IBM researchers have built the first complex electronic integrated circuit around a single carbon nanotube molecule, a new material that shows promise for enhancing performance over today's standard silicon semiconductors.
For some 50 years the semiconductor industry has relied on the ability to pack increasing numbers of electronic circuits on a single silicon chip to make those chips more powerful, note IBM researchers Joerg Appenzeller and Zhihong Chen of T.J. Watson Research Center, Yorktown Heights, N.Y. That was achieved largely by finding ways to build circuits smaller. With scientists seeing an end to that capability looming, nanotechnology is being explored as a means to keep the industry moving forward, adds Appenzeller.

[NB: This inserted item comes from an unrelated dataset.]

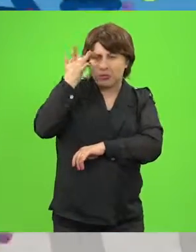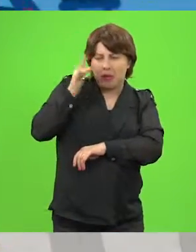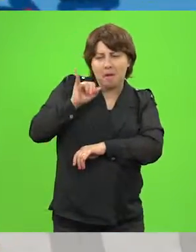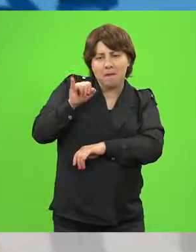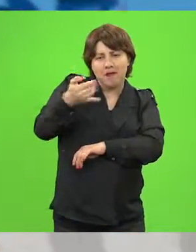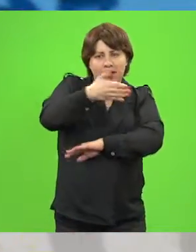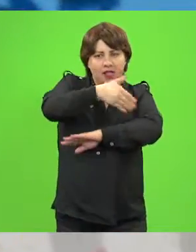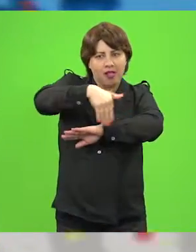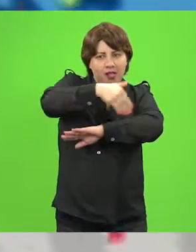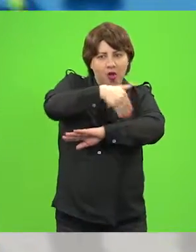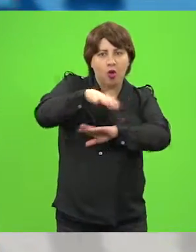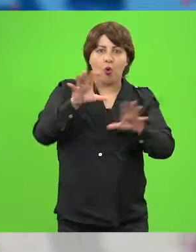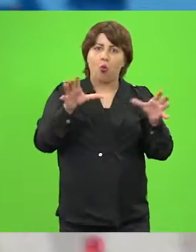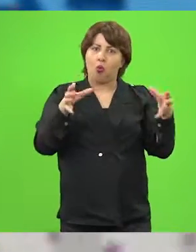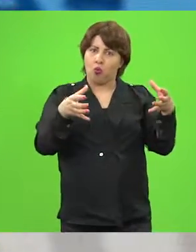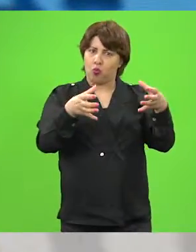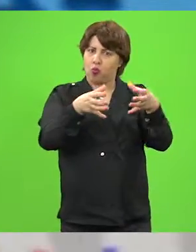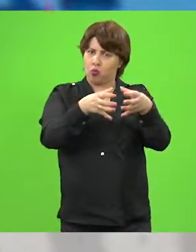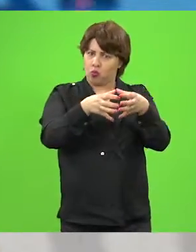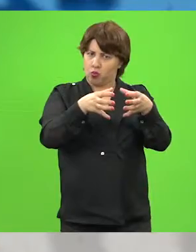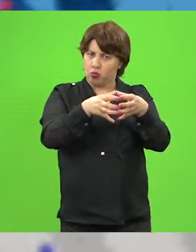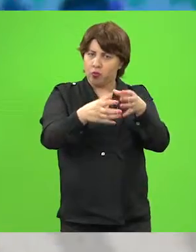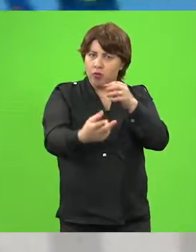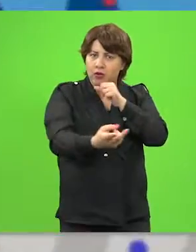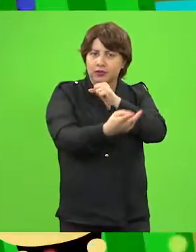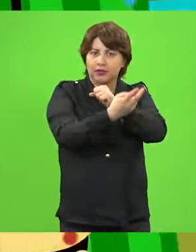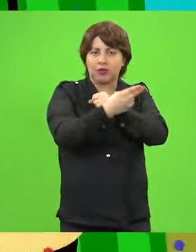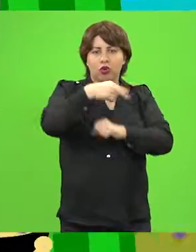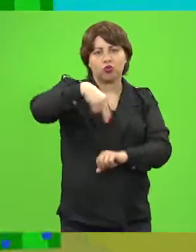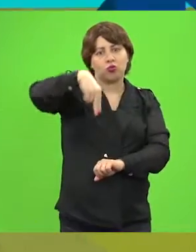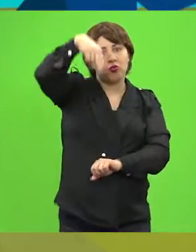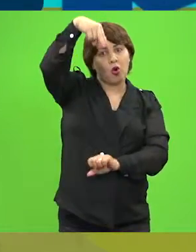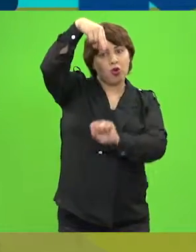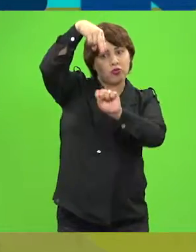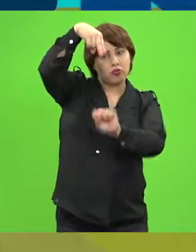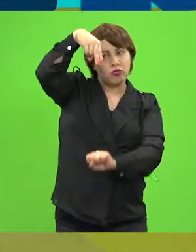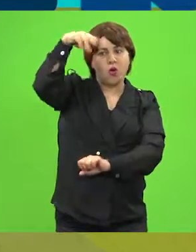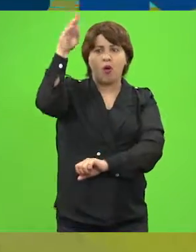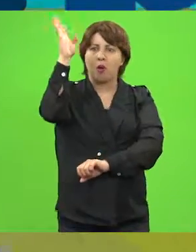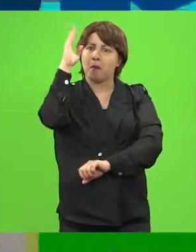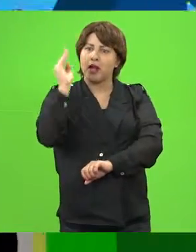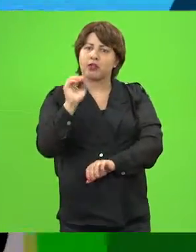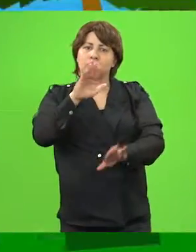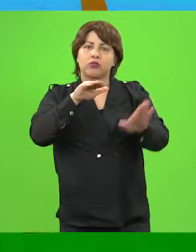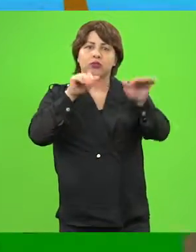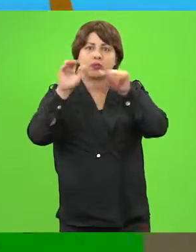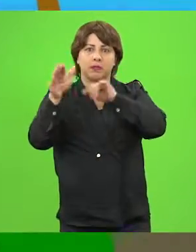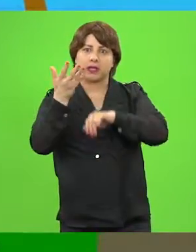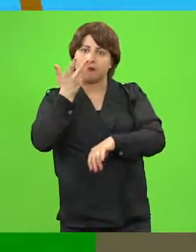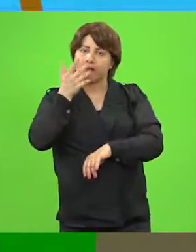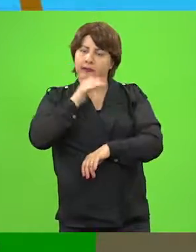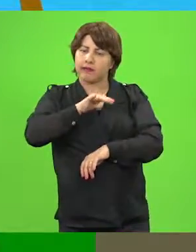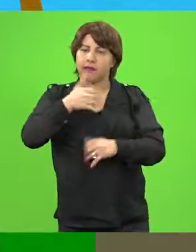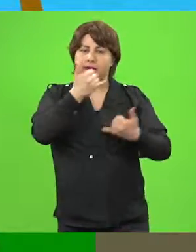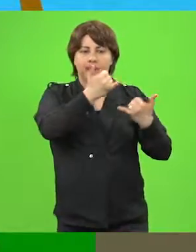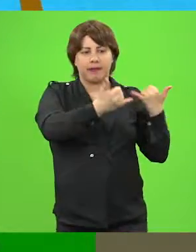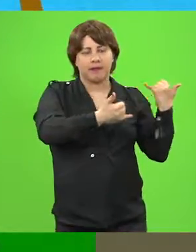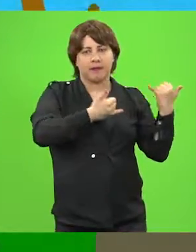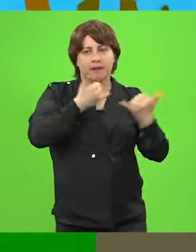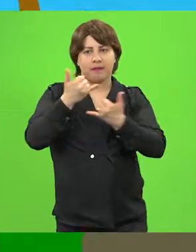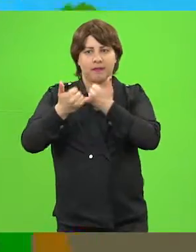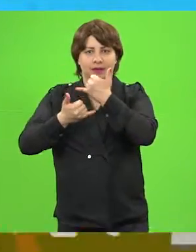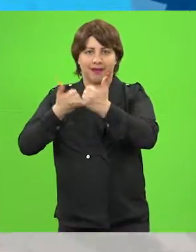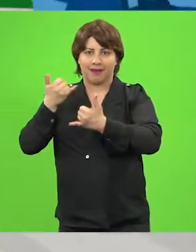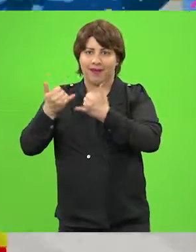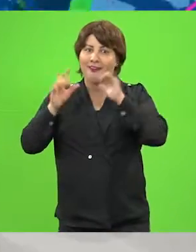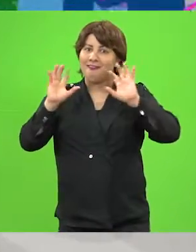divertindo é o bloco do time da defesa. De norte a sul do Brasil, o bloco junta crianças e adultos para brincar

IBM built the demonstration circuit with standard semiconductor processes, Appenzeller says. A single molecule is the base for all components in the circuit, rather than linking individually constructed components. That can simplify manufacturing and provide the consistency needed to more thoroughly test and adjust the material for use, he explains.
IBM's assessment: By integrating the complete circuit around a single nanotube, the IBM team observed circuit speeds nearly a million times faster than previously demonstrated circuits with multiple nanotubes. While that is still slower than the speeds obtained by today's silicon chips, the IBM team believes that new nanofabrication processes will eventually unlock the superior performance potential of carbon nanotubes.

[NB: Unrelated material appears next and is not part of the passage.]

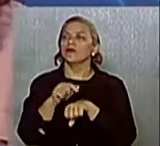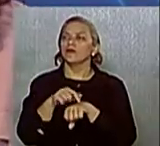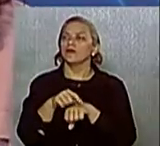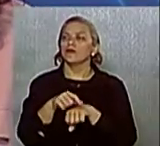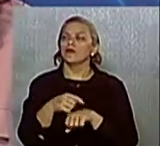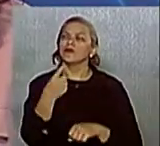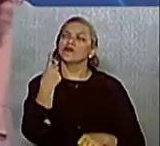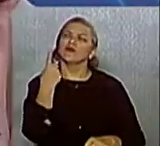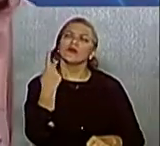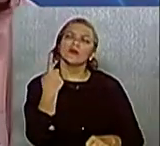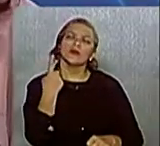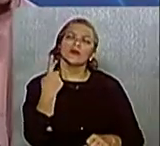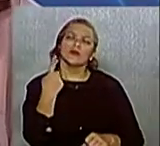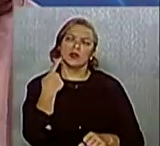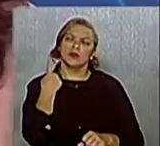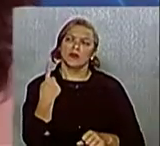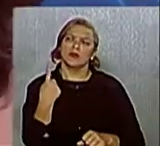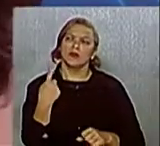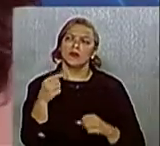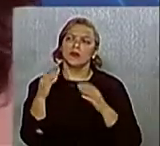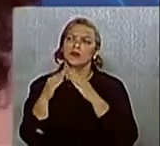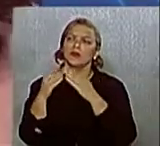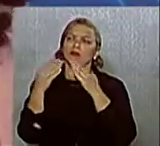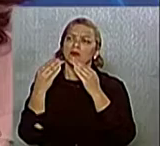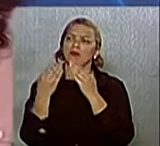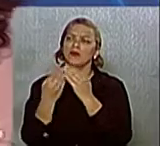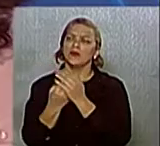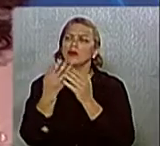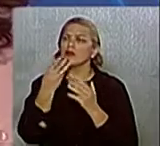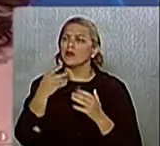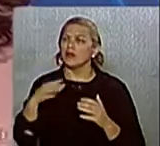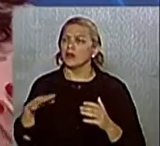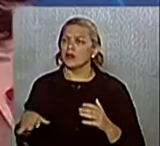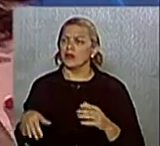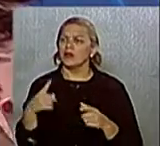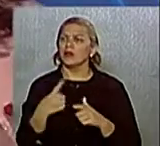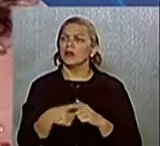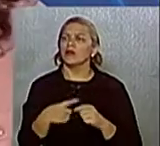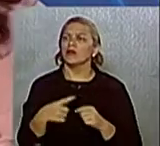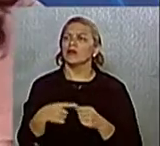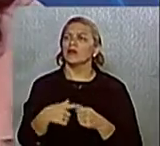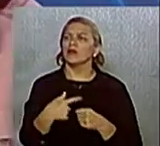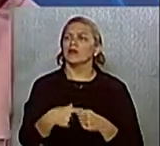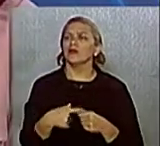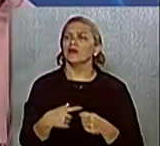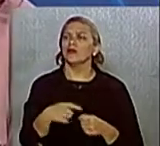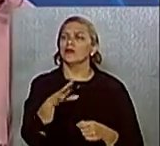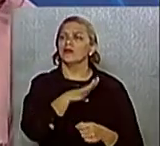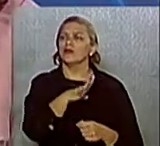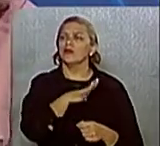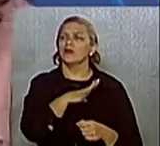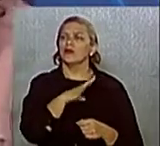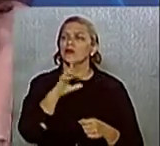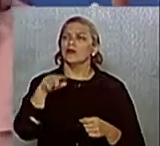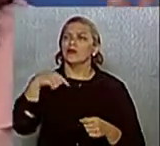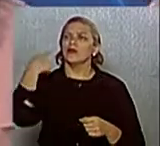creche, uma creche no centro da cidade, que vai se estender até 18h30, quer dizer, então, que a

The circuit built by the IBM team is a ring oscillator -- a circuit that chip makers typically build to evaluate new manufacturing processes or materials. The circuit stresses certain properties that can give a good indication of how the new technologies will perform when used to build complete chips, adds Appenzeller.
Columbia University collaborator Shalom Wind helped research the deposition of the gate dielectric, the insulation that separates the gate which controls current flow through the transistor from the actual nanotube channel. Andrew Rinzler, a University of Florida professor, helped with growing the right type of carbon nanotubes.